# Problem:
Can you arrange the data as a numbered list, from its first line through the line containing "scientific name: Stellaria media", with both ends included and blank lines left out?

# Excerpted records:
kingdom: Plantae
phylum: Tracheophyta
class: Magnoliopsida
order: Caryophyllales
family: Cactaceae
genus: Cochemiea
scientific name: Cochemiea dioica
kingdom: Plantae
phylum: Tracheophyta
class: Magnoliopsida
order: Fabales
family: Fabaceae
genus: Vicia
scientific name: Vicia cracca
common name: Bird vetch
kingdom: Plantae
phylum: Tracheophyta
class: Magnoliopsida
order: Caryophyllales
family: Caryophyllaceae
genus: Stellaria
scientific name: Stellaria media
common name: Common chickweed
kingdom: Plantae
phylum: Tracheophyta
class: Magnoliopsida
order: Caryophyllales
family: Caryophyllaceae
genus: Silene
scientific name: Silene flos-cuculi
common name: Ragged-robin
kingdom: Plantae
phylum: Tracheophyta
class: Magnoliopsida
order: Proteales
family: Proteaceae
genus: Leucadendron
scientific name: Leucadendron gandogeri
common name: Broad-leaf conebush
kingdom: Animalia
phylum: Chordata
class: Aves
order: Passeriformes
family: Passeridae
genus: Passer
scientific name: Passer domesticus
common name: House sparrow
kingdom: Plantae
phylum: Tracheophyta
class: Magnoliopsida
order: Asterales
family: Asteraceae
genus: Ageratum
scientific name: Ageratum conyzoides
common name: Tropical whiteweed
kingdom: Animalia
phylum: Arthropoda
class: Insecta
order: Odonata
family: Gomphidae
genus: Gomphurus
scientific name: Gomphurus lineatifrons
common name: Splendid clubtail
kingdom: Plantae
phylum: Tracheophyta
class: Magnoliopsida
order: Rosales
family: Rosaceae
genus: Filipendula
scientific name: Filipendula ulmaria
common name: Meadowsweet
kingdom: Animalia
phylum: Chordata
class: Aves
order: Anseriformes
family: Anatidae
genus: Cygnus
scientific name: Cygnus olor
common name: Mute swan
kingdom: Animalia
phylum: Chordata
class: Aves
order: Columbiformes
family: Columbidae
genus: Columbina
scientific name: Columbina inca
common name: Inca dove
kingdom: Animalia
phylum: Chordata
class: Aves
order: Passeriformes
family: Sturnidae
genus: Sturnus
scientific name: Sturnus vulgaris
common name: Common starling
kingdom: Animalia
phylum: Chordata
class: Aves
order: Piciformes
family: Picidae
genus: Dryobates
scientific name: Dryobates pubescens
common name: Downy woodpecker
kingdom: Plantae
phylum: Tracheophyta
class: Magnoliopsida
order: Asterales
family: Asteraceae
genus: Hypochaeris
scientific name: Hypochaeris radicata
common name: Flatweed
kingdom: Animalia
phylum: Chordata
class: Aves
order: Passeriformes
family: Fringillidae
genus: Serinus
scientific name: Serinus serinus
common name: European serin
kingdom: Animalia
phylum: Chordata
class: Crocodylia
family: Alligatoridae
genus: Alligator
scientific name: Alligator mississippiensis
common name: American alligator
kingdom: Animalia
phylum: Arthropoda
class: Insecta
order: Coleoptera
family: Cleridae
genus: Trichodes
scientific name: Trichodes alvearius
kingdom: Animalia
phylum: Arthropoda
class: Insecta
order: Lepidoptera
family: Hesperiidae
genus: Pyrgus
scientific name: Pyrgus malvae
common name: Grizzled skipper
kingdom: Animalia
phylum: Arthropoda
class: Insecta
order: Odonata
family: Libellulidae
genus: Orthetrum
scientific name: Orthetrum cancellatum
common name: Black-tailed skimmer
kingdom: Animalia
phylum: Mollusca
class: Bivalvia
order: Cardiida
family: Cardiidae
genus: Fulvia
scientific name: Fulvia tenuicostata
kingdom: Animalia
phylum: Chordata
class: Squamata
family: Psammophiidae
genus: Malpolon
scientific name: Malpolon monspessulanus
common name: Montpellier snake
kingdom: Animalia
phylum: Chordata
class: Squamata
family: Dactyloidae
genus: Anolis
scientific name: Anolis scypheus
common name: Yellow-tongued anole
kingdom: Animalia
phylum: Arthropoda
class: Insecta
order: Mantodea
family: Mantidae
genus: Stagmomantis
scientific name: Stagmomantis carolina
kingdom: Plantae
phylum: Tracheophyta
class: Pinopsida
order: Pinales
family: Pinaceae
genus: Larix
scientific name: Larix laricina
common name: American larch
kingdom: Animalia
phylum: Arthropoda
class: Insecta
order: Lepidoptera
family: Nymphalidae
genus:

# Solution:
1. kingdom: Plantae
2. phylum: Tracheophyta
3. class: Magnoliopsida
4. order: Caryophyllales
5. family: Cactaceae
6. genus: Cochemiea
7. scientific name: Cochemiea dioica
8. kingdom: Plantae
9. phylum: Tracheophyta
10. class: Magnoliopsida
11. order: Fabales
12. family: Fabaceae
13. genus: Vicia
14. scientific name: Vicia cracca
15. common name: Bird vetch
16. kingdom: Plantae
17. phylum: Tracheophyta
18. class: Magnoliopsida
19. order: Caryophyllales
20. family: Caryophyllaceae
21. genus: Stellaria
22. scientific name: Stellaria media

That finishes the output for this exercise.